Exercise objective: The records below are to be transcribed exactly as they appear.

▽

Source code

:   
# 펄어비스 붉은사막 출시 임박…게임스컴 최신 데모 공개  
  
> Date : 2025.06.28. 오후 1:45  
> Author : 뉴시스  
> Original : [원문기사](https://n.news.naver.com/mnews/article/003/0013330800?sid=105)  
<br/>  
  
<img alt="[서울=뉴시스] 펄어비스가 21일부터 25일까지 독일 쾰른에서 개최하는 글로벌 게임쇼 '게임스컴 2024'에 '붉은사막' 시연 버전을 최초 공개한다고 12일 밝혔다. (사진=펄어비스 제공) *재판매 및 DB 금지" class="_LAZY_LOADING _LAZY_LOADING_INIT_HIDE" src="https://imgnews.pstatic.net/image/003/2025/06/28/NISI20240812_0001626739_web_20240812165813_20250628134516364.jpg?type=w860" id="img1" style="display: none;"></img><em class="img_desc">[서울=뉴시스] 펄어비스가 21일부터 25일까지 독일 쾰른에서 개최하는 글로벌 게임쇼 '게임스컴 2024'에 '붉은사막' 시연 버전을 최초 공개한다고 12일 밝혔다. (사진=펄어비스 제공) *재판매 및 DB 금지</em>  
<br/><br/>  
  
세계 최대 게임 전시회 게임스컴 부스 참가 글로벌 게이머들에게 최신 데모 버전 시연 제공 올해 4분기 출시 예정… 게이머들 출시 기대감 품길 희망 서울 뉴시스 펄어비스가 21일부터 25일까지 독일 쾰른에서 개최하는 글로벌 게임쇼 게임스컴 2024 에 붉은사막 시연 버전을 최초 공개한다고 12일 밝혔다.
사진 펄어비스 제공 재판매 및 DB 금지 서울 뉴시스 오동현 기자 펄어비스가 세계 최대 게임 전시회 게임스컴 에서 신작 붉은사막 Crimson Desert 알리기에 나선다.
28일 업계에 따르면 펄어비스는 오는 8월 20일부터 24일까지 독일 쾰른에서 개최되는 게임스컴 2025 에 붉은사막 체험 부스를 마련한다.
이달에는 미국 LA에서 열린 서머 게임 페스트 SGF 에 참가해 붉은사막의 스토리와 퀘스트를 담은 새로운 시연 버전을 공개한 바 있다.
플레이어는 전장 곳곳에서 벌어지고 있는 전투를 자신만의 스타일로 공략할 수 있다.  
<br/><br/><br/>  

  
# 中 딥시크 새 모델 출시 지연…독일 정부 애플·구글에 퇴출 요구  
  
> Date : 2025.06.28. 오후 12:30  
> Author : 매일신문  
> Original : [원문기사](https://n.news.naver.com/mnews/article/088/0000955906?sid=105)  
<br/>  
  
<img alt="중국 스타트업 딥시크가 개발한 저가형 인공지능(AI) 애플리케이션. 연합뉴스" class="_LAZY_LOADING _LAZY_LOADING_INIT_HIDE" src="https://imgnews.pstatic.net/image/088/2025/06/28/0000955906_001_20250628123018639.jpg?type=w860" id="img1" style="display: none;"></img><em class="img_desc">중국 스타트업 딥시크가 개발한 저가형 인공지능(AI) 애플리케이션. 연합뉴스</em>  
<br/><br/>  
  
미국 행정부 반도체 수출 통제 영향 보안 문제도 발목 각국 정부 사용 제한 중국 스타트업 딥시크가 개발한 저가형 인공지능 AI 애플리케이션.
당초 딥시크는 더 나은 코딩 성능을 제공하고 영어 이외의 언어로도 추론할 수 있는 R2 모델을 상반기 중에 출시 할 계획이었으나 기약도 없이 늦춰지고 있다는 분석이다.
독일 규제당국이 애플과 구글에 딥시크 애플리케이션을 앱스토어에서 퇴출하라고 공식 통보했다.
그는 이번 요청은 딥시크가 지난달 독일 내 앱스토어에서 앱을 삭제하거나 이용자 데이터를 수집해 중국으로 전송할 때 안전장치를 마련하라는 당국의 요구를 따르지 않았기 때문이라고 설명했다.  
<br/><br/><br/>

△

Response to the exercise:
Source code

:   
# 펄어비스 붉은사막 출시 임박…게임스컴 최신 데모 공개  
  
> Date : 2025.06.28. 오후 1:45  
> Author : 뉴시스  
> Original : [원문기사](https://n.news.naver.com/mnews/article/003/0013330800?sid=105)  
<br/>  
  
<img alt="[서울=뉴시스] 펄어비스가 21일부터 25일까지 독일 쾰른에서 개최하는 글로벌 게임쇼 '게임스컴 2024'에 '붉은사막' 시연 버전을 최초 공개한다고 12일 밝혔다. (사진=펄어비스 제공) *재판매 및 DB 금지" class="_LAZY_LOADING _LAZY_LOADING_INIT_HIDE" src="https://imgnews.pstatic.net/image/003/2025/06/28/NISI20240812_0001626739_web_20240812165813_20250628134516364.jpg?type=w860" id="img1" style="display: none;"></img><em class="img_desc">[서울=뉴시스] 펄어비스가 21일부터 25일까지 독일 쾰른에서 개최하는 글로벌 게임쇼 '게임스컴 2024'에 '붉은사막' 시연 버전을 최초 공개한다고 12일 밝혔다. (사진=펄어비스 제공) *재판매 및 DB 금지</em>  
<br/><br/>  
  
세계 최대 게임 전시회 게임스컴 부스 참가 글로벌 게이머들에게 최신 데모 버전 시연 제공 올해 4분기 출시 예정… 게이머들 출시 기대감 품길 희망 서울 뉴시스 펄어비스가 21일부터 25일까지 독일 쾰른에서 개최하는 글로벌 게임쇼 게임스컴 2024 에 붉은사막 시연 버전을 최초 공개한다고 12일 밝혔다.
사진 펄어비스 제공 재판매 및 DB 금지 서울 뉴시스 오동현 기자 펄어비스가 세계 최대 게임 전시회 게임스컴 에서 신작 붉은사막 Crimson Desert 알리기에 나선다.
28일 업계에 따르면 펄어비스는 오는 8월 20일부터 24일까지 독일 쾰른에서 개최되는 게임스컴 2025 에 붉은사막 체험 부스를 마련한다.
이달에는 미국 LA에서 열린 서머 게임 페스트 SGF 에 참가해 붉은사막의 스토리와 퀘스트를 담은 새로운 시연 버전을 공개한 바 있다.
플레이어는 전장 곳곳에서 벌어지고 있는 전투를 자신만의 스타일로 공략할 수 있다.  
<br/><br/><br/>  

  
# 中 딥시크 새 모델 출시 지연…독일 정부 애플·구글에 퇴출 요구  
  
> Date : 2025.06.28. 오후 12:30  
> Author : 매일신문  
> Original : [원문기사](https://n.news.naver.com/mnews/article/088/0000955906?sid=105)  
<br/>  
  
<img alt="중국 스타트업 딥시크가 개발한 저가형 인공지능(AI) 애플리케이션. 연합뉴스" class="_LAZY_LOADING _LAZY_LOADING_INIT_HIDE" src="https://imgnews.pstatic.net/image/088/2025/06/28/0000955906_001_20250628123018639.jpg?type=w860" id="img1" style="display: none;"></img><em class="img_desc">중국 스타트업 딥시크가 개발한 저가형 인공지능(AI) 애플리케이션. 연합뉴스</em>  
<br/><br/>  
  
미국 행정부 반도체 수출 통제 영향 보안 문제도 발목 각국 정부 사용 제한 중국 스타트업 딥시크가 개발한 저가형 인공지능 AI 애플리케이션.
당초 딥시크는 더 나은 코딩 성능을 제공하고 영어 이외의 언어로도 추론할 수 있는 R2 모델을 상반기 중에 출시 할 계획이었으나 기약도 없이 늦춰지고 있다는 분석이다.
독일 규제당국이 애플과 구글에 딥시크 애플리케이션을 앱스토어에서 퇴출하라고 공식 통보했다.
그는 이번 요청은 딥시크가 지난달 독일 내 앱스토어에서 앱을 삭제하거나 이용자 데이터를 수집해 중국으로 전송할 때 안전장치를 마련하라는 당국의 요구를 따르지 않았기 때문이라고 설명했다.  
<br/><br/><br/>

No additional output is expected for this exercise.